# [Task details]
Reproduce each line of the listing below verbatim, keeping its original language, spelling, punctuation and line breaks.

# [Information]
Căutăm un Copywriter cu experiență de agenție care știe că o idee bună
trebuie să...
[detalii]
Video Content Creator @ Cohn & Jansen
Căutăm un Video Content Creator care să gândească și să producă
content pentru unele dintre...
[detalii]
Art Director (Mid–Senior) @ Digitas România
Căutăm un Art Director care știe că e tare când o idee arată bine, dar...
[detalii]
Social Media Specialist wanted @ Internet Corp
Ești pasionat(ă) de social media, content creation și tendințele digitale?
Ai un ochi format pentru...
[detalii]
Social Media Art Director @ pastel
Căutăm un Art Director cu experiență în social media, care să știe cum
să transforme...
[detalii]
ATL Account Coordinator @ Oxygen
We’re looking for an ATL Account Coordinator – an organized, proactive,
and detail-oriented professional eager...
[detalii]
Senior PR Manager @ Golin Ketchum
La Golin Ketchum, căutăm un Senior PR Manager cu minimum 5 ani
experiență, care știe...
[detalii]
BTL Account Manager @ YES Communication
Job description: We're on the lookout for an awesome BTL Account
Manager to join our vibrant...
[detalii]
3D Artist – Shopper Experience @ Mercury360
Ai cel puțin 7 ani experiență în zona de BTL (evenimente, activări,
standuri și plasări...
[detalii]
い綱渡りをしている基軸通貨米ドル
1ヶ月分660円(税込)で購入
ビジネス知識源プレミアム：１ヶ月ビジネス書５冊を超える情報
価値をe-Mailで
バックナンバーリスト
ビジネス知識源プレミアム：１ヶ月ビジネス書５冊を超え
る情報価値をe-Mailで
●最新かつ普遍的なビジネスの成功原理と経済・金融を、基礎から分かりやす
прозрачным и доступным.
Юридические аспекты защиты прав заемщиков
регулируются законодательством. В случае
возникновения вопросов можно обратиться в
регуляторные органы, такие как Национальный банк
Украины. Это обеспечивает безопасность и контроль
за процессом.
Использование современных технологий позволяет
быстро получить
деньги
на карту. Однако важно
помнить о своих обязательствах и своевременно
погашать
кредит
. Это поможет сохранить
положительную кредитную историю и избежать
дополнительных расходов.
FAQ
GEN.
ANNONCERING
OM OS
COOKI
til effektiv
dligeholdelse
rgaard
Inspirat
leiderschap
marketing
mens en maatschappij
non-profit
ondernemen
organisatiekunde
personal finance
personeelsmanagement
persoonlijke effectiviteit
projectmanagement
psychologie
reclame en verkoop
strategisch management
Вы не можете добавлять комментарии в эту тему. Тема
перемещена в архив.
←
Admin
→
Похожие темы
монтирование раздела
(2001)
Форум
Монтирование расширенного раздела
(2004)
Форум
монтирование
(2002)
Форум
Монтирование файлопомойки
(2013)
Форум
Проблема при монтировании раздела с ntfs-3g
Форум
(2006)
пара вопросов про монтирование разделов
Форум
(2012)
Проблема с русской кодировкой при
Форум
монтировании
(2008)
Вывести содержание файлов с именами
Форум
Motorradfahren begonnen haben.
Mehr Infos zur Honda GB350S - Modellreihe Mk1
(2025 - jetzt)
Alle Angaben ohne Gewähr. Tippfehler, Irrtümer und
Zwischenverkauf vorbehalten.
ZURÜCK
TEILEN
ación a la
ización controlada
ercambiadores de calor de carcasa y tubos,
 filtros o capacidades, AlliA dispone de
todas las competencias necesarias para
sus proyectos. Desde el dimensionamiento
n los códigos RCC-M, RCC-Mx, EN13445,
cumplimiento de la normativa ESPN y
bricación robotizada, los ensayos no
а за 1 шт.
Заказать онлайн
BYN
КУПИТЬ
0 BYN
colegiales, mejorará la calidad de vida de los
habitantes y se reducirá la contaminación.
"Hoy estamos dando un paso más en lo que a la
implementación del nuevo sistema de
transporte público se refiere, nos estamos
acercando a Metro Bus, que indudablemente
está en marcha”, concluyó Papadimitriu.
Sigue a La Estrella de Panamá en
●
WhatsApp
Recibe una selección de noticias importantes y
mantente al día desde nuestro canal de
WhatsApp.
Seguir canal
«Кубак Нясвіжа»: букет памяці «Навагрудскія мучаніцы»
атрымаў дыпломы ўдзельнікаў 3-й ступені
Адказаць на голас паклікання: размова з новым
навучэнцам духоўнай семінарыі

# [Exercise result]
Căutăm un Copywriter cu experiență de agenție care știe că o idee bună
trebuie să...
[detalii]
Video Content Creator @ Cohn & Jansen
Căutăm un Video Content Creator care să gândească și să producă
content pentru unele dintre...
[detalii]
Art Director (Mid–Senior) @ Digitas România
Căutăm un Art Director care știe că e tare când o idee arată bine, dar...
[detalii]
Social Media Specialist wanted @ Internet Corp
Ești pasionat(ă) de social media, content creation și tendințele digitale?
Ai un ochi format pentru...
[detalii]
Social Media Art Director @ pastel
Căutăm un Art Director cu experiență în social media, care să știe cum
să transforme...
[detalii]
ATL Account Coordinator @ Oxygen
We’re looking for an ATL Account Coordinator – an organized, proactive,
and detail-oriented professional eager...
[detalii]
Senior PR Manager @ Golin Ketchum
La Golin Ketchum, căutăm un Senior PR Manager cu minimum 5 ani
experiență, care știe...
[detalii]
BTL Account Manager @ YES Communication
Job description: We're on the lookout for an awesome BTL Account
Manager to join our vibrant...
[detalii]
3D Artist – Shopper Experience @ Mercury360
Ai cel puțin 7 ani experiență în zona de BTL (evenimente, activări,
standuri și plasări...
[detalii]
い綱渡りをしている基軸通貨米ドル
1ヶ月分660円(税込)で購入
ビジネス知識源プレミアム：１ヶ月ビジネス書５冊を超える情報
価値をe-Mailで
バックナンバーリスト
ビジネス知識源プレミアム：１ヶ月ビジネス書５冊を超え
る情報価値をe-Mailで
●最新かつ普遍的なビジネスの成功原理と経済・金融を、基礎から分かりやす
прозрачным и доступным.
Юридические аспекты защиты прав заемщиков
регулируются законодательством. В случае
возникновения вопросов можно обратиться в
регуляторные органы, такие как Национальный банк
Украины. Это обеспечивает безопасность и контроль
за процессом.
Использование современных технологий позволяет
быстро получить
деньги
на карту. Однако важно
помнить о своих обязательствах и своевременно
погашать
кредит
. Это поможет сохранить
положительную кредитную историю и избежать
дополнительных расходов.
FAQ
GEN.
ANNONCERING
OM OS
COOKI
til effektiv
dligeholdelse
rgaard
Inspirat
leiderschap
marketing
mens en maatschappij
non-profit
ondernemen
organisatiekunde
personal finance
personeelsmanagement
persoonlijke effectiviteit
projectmanagement
psychologie
reclame en verkoop
strategisch management
Вы не можете добавлять комментарии в эту тему. Тема
перемещена в архив.
←
Admin
→
Похожие темы
монтирование раздела
(2001)
Форум
Монтирование расширенного раздела
(2004)
Форум
монтирование
(2002)
Форум
Монтирование файлопомойки
(2013)
Форум
Проблема при монтировании раздела с ntfs-3g
Форум
(2006)
пара вопросов про монтирование разделов
Форум
(2012)
Проблема с русской кодировкой при
Форум
монтировании
(2008)
Вывести содержание файлов с именами
Форум
Motorradfahren begonnen haben.
Mehr Infos zur Honda GB350S - Modellreihe Mk1
(2025 - jetzt)
Alle Angaben ohne Gewähr. Tippfehler, Irrtümer und
Zwischenverkauf vorbehalten.
ZURÜCK
TEILEN
ación a la
ización controlada
ercambiadores de calor de carcasa y tubos,
 filtros o capacidades, AlliA dispone de
todas las competencias necesarias para
sus proyectos. Desde el dimensionamiento
n los códigos RCC-M, RCC-Mx, EN13445,
cumplimiento de la normativa ESPN y
bricación robotizada, los ensayos no
а за 1 шт.
Заказать онлайн
BYN
КУПИТЬ
0 BYN
colegiales, mejorará la calidad de vida de los
habitantes y se reducirá la contaminación.
"Hoy estamos dando un paso más en lo que a la
implementación del nuevo sistema de
transporte público se refiere, nos estamos
acercando a Metro Bus, que indudablemente
está en marcha”, concluyó Papadimitriu.
Sigue a La Estrella de Panamá en
●
WhatsApp
Recibe una selección de noticias importantes y
mantente al día desde nuestro canal de
WhatsApp.
Seguir canal
«Кубак Нясвіжа»: букет памяці «Навагрудскія мучаніцы»
атрымаў дыпломы ўдзельнікаў 3-й ступені
Адказаць на голас паклікання: размова з новым
навучэнцам духоўнай семінарыі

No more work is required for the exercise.